[EXERCISE PROMPT] Filter the data for lines with the word "captured", then copy every line so identified.
ENTRIES PROVIDED below:
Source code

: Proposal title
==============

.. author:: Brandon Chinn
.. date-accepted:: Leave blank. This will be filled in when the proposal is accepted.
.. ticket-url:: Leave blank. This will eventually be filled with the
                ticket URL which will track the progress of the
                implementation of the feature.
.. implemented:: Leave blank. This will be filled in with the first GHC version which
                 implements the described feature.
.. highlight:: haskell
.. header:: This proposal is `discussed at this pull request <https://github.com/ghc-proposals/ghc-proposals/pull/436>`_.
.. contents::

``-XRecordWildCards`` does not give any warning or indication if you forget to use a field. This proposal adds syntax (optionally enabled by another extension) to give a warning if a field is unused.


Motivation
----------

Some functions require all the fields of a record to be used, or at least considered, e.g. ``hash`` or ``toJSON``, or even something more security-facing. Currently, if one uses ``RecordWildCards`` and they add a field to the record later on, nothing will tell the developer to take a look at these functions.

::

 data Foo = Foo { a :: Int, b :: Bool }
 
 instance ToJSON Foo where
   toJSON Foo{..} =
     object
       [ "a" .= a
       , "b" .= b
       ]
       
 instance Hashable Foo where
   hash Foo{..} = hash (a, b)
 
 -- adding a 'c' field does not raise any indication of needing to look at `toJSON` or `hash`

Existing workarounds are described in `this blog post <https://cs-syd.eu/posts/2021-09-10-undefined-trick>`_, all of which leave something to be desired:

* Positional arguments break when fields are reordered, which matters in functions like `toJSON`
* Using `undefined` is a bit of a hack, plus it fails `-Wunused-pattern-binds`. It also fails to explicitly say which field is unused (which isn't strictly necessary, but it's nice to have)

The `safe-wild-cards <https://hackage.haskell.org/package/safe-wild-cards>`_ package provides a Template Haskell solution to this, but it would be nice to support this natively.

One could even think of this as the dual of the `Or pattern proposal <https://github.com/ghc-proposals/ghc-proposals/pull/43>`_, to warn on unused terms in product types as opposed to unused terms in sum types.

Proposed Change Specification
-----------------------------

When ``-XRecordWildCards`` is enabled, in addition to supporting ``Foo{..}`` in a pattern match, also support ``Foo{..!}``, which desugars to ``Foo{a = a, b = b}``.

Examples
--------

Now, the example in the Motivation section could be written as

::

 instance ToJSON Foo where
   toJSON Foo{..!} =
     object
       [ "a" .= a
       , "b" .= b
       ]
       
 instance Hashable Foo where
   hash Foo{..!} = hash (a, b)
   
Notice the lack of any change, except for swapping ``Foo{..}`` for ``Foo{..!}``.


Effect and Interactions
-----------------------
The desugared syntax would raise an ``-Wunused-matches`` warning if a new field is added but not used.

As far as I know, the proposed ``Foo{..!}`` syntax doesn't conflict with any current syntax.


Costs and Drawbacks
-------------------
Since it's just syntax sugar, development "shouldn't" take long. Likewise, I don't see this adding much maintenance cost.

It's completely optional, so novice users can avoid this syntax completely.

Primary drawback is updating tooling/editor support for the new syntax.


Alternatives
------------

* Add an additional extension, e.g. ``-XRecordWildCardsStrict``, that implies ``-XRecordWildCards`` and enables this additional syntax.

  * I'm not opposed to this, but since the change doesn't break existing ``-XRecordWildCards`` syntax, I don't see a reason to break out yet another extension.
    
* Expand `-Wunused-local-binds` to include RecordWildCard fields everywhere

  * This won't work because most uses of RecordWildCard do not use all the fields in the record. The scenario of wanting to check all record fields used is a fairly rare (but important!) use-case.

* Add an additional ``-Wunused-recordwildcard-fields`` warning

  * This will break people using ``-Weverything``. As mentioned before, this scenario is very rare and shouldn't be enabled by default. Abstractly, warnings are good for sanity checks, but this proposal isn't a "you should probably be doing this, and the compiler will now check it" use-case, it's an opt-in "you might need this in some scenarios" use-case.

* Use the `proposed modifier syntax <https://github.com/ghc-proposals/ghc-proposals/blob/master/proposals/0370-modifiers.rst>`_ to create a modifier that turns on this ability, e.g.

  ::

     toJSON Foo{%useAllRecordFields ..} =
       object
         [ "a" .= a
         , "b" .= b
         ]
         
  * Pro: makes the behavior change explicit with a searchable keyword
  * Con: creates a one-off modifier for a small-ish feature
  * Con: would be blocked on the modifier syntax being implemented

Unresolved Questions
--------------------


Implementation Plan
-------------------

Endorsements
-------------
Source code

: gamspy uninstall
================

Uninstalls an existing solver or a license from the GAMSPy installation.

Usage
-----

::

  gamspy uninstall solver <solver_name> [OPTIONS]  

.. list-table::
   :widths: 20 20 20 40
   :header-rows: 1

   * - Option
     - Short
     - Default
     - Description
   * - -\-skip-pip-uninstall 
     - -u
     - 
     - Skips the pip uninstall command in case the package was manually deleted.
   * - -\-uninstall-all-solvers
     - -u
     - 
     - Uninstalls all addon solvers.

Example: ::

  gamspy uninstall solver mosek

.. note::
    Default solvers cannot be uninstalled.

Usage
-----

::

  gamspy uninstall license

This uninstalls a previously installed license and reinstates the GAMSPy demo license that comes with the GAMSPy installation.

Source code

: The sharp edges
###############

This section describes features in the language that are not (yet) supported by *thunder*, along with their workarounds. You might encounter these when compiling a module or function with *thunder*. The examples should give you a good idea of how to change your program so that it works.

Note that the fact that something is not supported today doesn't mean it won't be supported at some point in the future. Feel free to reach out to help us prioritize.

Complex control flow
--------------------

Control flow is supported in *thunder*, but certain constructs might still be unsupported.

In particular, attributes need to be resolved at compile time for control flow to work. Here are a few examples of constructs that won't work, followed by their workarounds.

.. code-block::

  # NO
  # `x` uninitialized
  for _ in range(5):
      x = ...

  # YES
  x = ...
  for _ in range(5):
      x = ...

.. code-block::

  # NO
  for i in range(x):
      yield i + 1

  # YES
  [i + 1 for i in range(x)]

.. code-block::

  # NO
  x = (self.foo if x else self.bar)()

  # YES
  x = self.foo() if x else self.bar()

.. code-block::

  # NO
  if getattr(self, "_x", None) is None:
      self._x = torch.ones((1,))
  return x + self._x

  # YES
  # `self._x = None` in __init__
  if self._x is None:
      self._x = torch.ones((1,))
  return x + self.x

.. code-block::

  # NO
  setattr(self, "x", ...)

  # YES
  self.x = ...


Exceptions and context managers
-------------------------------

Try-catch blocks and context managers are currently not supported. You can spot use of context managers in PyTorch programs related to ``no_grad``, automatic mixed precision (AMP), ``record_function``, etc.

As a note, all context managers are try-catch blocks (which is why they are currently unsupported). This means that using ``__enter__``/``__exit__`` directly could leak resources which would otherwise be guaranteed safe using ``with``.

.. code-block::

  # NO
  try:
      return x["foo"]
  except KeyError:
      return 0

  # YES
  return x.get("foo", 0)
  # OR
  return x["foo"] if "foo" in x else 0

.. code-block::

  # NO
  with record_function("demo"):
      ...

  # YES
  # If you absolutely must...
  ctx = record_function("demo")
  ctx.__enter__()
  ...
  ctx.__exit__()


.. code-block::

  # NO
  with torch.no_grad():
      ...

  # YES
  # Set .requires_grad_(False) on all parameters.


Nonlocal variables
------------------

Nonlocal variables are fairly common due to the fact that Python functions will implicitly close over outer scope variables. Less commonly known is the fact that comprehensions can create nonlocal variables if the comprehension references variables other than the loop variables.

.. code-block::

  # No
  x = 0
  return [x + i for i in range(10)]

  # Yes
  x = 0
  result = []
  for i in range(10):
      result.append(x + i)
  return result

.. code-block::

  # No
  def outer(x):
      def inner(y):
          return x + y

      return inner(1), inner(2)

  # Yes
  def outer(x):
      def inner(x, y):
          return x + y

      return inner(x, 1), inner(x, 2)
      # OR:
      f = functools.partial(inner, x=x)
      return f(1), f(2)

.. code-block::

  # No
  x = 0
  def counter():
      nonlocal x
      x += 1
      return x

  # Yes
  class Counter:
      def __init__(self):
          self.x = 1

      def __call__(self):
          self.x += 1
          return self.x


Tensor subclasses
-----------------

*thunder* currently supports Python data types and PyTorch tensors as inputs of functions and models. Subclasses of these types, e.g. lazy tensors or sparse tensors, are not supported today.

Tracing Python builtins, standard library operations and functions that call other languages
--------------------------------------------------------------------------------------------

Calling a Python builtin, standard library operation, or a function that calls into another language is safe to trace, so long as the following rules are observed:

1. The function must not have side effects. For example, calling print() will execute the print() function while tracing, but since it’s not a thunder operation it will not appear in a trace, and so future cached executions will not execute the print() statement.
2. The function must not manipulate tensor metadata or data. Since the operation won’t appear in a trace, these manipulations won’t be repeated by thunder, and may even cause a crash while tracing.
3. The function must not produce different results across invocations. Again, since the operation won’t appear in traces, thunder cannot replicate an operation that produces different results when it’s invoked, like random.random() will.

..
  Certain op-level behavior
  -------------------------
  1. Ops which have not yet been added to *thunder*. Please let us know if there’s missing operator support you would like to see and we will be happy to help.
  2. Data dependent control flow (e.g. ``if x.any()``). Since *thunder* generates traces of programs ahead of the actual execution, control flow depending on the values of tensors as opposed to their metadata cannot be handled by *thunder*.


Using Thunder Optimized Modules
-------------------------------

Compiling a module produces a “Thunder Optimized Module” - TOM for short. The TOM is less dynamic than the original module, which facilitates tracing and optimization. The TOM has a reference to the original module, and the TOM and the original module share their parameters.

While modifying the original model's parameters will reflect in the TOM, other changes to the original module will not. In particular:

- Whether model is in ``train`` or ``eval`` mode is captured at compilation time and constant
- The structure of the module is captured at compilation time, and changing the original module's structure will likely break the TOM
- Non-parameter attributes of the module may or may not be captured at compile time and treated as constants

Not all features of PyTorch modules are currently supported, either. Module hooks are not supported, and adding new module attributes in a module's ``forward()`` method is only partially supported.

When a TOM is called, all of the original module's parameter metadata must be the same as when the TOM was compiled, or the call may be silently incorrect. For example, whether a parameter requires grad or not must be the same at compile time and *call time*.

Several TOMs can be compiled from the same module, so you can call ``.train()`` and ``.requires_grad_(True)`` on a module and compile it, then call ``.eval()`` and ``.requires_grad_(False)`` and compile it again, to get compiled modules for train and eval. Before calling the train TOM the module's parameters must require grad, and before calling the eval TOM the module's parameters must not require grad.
End of ENTRIES PROVIDED.
[SOLUTION TO THIS TASK]
- Whether model is in ``train`` or ``eval`` mode is captured at compilation time and constant
- The structure of the module is captured at compilation time, and changing the original module's structure will likely break the TOM
- Non-parameter attributes of the module may or may not be captured at compile time and treated as constants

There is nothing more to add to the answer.